WORK INSTRUCTION — Reproduce the listing below line for line without any changes, leaving out the pictures.
Segment Open
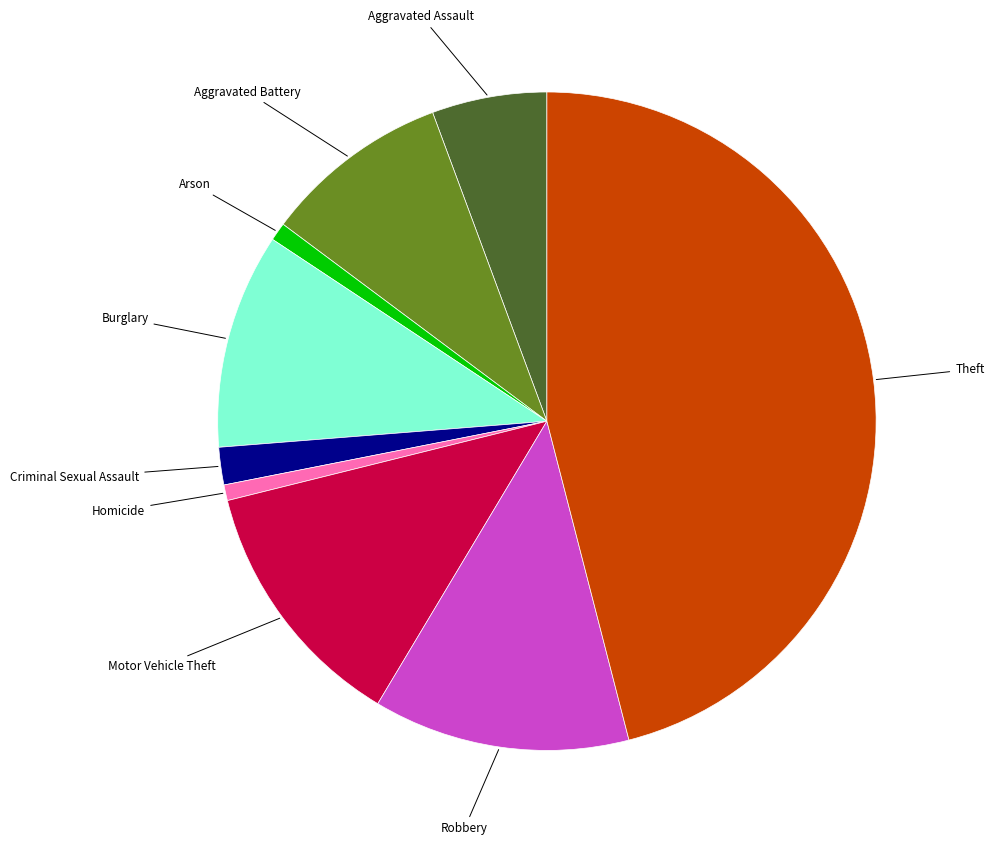

Does any single category account for the majority?

No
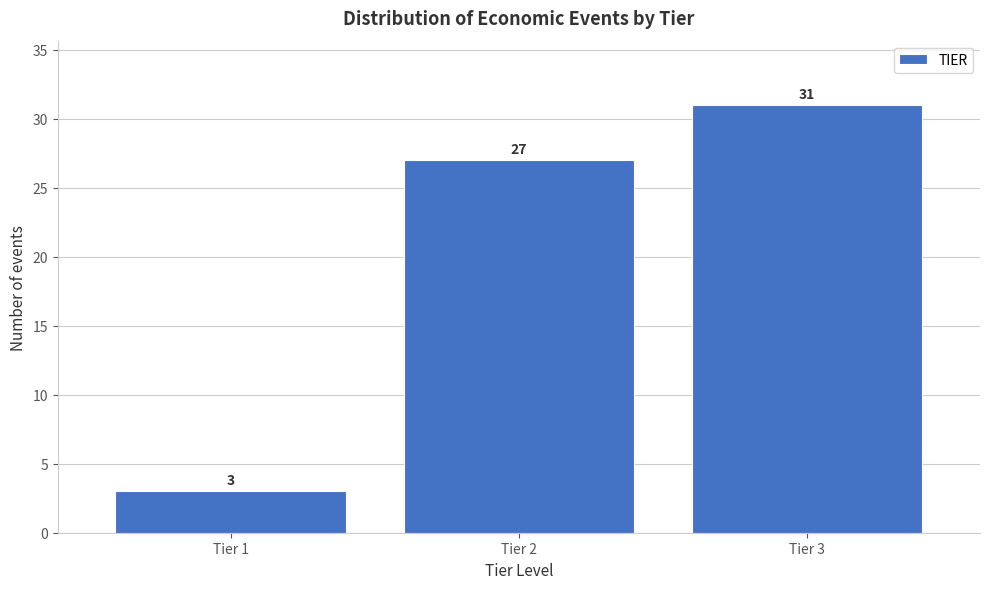

Reading left to right, list every bar in this chart as the range it spans on the x-axis followed by its height.

0.5 to 1.5: 3
1.5 to 2.5: 27
2.5 to 3.5: 31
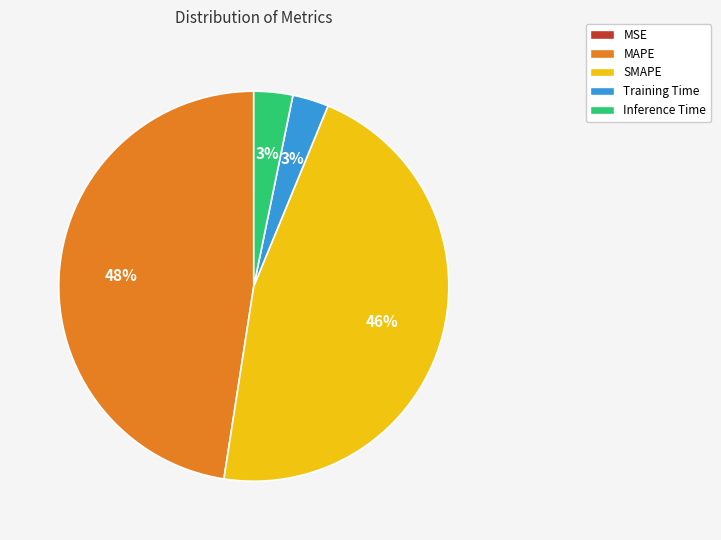

The Training Time slice represents 15% of the pie. True or false?

False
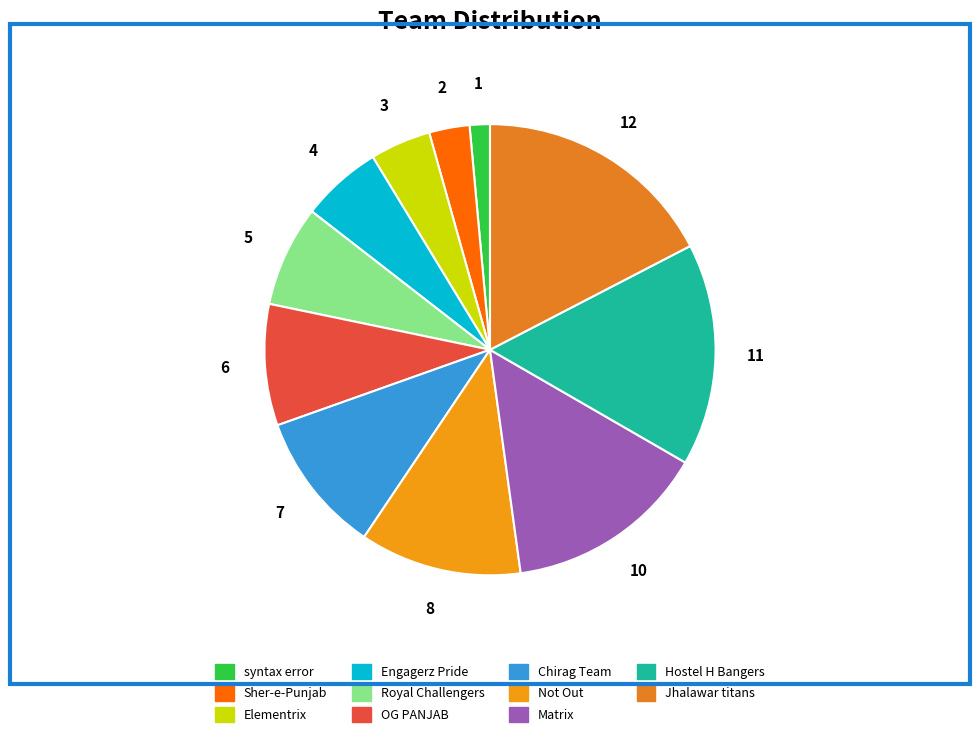

To the nearest percent, what is the difference between the Chirag Team and Sher-e-Punjab slice percentages?

7%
Segment Closed
TASK SOLUTION —
Does any single category account for the majority?

No

Reading left to right, list every bar in this chart as the range it spans on the x-axis followed by its height.

0.5 to 1.5: 3
1.5 to 2.5: 27
2.5 to 3.5: 31

The Training Time slice represents 15% of the pie. True or false?

False

To the nearest percent, what is the difference between the Chirag Team and Sher-e-Punjab slice percentages?

7%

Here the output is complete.